ITXU DÍAZ,
Tal vez porque me llevan al patio de la niñez y al huerto donde madura el limonero, como al menor de los Machado, o quizá porque representan la heroica supervivencia a la brutalidad maoísta, mi afecto por los gorriones permanece inalterable a través de los años. Mientras escribo, tres de ellos apuran las migas de un bizcocho de maíz a los pies de la terraza, aprovechando el primer sol del año y el silencio perezoso de una ciudad que no quiere volver al trabajo tras los festejos. Son la alegría de la mañana, a su manera, y la promesa de que la grosería del cemento nunca terminará de vencer a la elegancia de un buen jardín urbano.
Tras la muda de temporada, y reforzados por el plumón que en estos días les protege del rigor del frío, lucen grises sin distintivos el macho y la hembra, jóvenes y mayores, por única vez en todo el año.

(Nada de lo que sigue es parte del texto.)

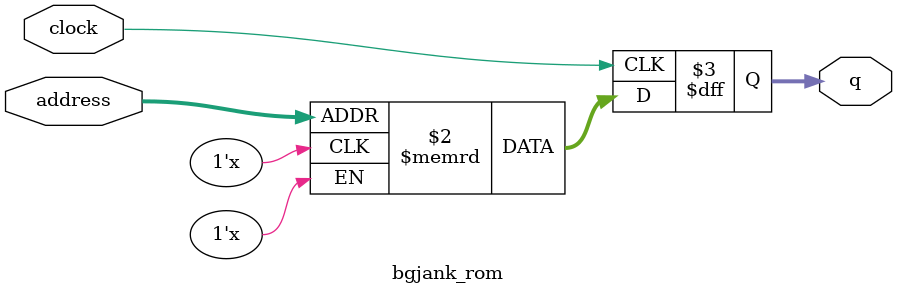
<source format=sv>
module bgjank_rom (
	input logic clock,
	input logic [16:0] address,
	output logic [3:0] q
);

logic [3:0] memory [0:76799] /* synthesis ram_init_file = "./bgjank/bgjank.mif" */;

always_ff @ (posedge clock) begin
	q <= memory[address];
end

endmodule

</source>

Es de nuevo, la ley de la propia conservación. Fuera de la temporada estival de celo, los gorriones con plumaje demasiado colorido crispan, con el fulgor de su crespón negro, la paciencia de otros machos, y malgastan energía en absurdas peleas que les roban tiempo de lo único realmente importante en la vida de un pájaro, como en la de casi cualquier español de hoy, que es comer y beber.
La divertida excentricidad de los gorriones de entristecer su plumaje en la época infértil del otoño para evitarse contiendas gratuitas es una de esas razones para creer en el sentido del humor de Dios cuando echó a volar la rueda fortuita de la evolución de las especies.
También nosotros cambiamos de color del invierno al verano, al diapasón solar. Y mudamos nuestros plumajes según las intenciones de nuestros paseos por la calle, que uno no se presenta igual en el gimnasio, a darse de baja, que en el altar nupcial, a darse de alta. Somos más pájaros que los pájaros, por supuesto, y en vez de la evolución natural de los gorriones, nos entregamos al capricho clandestino de la moda, a la vanagloria del estilo, o a imitar calculadamente lo que a otros les ha traído éxito.
Hay, en estos pequeños secretos de la vida de las aves de ciudad, un reflejo de lo que hacen los viejos pescadores de roca de Galicia cuando ascienden de regreso por su sendero tras la pesca, y algún otro les pregunta en mitad del camino si la jornada en esa costa le ha traído buenas piezas. Siempre responden negando con la cabeza, maldiciendo el lugar y la mala fortuna que les persigue, aunque los peces más gordos y sabrosos colmen su cesto hasta los bordes, y aún los últimos en salir del agua coleteen con violencia en sus últimos intentos por librarse de los fogones. De alguna manera, el pesimismo postural del veterano pescador disuade a los otros descuideros de la roca de la suerte, en la que tal vez lleva fondeando su aparejo muchas décadas, convirtiendo su desalentador discurso en una más de las artes de la buena pesca.
Mientras suben y bajan de las mesas del bar los gorriones, con sus bufandas de acolchado plumón y su estética enfundada en la vocación de ser invisibles, pienso que, al regreso del ruido, el color, y la furia de las fiestas de Navidad, la transparencia es virtud, la función antitérmica es salud, y la cubierta impermeable a la actualidad, a la fealdad, a la traición política, y a la histeria, es la mayor y mejor tentación del columnista, embalsamado ahora en los azúcares de los dulces y los vapores de los destilados. Si por una vez no acertamos en la eficacia del diagnóstico ideológico, al menos caeremos en la feliz incitación a abrazar las bellezas de la vida, recordando que nuestra alma conservadora nació para abrazar un día y por siempre lo bueno, lo bello, y lo verdadero. Y también es esto.